* Required action *
Set out exactly every line of the entries below, starting at the line that holds "rove causation?" and stopping after the line that holds "It sucks but".

* The data *
—————
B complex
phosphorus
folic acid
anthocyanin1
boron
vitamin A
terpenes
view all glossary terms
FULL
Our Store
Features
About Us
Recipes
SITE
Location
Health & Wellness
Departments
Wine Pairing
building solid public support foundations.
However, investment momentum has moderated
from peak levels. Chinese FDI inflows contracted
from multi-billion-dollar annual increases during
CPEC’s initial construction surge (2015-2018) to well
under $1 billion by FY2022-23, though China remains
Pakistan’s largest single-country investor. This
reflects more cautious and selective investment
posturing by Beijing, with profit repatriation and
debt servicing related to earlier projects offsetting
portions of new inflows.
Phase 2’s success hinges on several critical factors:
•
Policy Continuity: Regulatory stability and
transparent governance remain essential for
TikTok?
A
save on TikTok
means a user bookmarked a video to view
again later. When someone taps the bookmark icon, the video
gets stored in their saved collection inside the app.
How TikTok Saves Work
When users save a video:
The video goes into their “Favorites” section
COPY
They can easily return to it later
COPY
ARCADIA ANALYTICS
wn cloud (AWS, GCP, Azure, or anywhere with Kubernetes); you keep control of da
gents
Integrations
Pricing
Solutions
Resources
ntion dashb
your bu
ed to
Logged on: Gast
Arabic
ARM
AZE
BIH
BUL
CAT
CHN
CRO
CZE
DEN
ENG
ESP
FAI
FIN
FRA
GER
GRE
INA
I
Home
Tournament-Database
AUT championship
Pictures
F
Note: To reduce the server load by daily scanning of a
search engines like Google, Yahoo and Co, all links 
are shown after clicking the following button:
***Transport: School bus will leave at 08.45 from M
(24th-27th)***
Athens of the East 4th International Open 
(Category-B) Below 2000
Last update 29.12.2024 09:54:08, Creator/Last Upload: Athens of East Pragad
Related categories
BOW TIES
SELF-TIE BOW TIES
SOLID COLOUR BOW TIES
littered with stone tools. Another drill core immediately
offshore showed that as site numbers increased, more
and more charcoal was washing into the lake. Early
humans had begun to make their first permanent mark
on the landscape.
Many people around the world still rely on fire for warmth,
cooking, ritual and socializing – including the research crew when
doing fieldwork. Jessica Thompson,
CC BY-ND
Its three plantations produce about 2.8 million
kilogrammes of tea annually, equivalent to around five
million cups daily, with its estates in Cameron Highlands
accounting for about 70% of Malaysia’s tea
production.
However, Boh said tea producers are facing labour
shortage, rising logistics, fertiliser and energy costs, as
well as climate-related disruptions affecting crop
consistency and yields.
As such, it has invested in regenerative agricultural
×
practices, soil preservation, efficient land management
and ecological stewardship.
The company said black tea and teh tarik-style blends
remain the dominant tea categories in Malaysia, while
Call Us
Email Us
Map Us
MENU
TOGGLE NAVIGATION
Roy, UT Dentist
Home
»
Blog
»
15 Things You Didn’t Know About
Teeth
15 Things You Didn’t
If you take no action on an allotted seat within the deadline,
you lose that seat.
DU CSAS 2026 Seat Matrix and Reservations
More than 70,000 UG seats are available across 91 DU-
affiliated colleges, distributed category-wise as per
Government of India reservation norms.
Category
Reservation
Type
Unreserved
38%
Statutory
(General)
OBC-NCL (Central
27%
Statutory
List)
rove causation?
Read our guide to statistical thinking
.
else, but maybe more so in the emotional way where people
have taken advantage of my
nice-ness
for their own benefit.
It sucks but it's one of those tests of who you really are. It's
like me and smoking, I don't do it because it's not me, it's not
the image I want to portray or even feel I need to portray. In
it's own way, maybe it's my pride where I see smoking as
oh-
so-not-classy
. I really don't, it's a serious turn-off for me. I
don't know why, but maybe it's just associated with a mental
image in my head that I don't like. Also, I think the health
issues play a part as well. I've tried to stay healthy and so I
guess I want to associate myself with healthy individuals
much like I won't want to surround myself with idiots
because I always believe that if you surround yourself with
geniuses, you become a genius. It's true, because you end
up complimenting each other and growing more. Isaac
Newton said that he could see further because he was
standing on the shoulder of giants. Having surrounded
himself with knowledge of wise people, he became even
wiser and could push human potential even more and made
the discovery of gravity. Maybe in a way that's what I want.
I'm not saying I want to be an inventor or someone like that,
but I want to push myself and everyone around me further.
—————
* Solution for this problem *
rove causation?
Read our guide to statistical thinking
.
else, but maybe more so in the emotional way where people
have taken advantage of my
nice-ness
for their own benefit.
It sucks but it's one of those tests of who you really are. It's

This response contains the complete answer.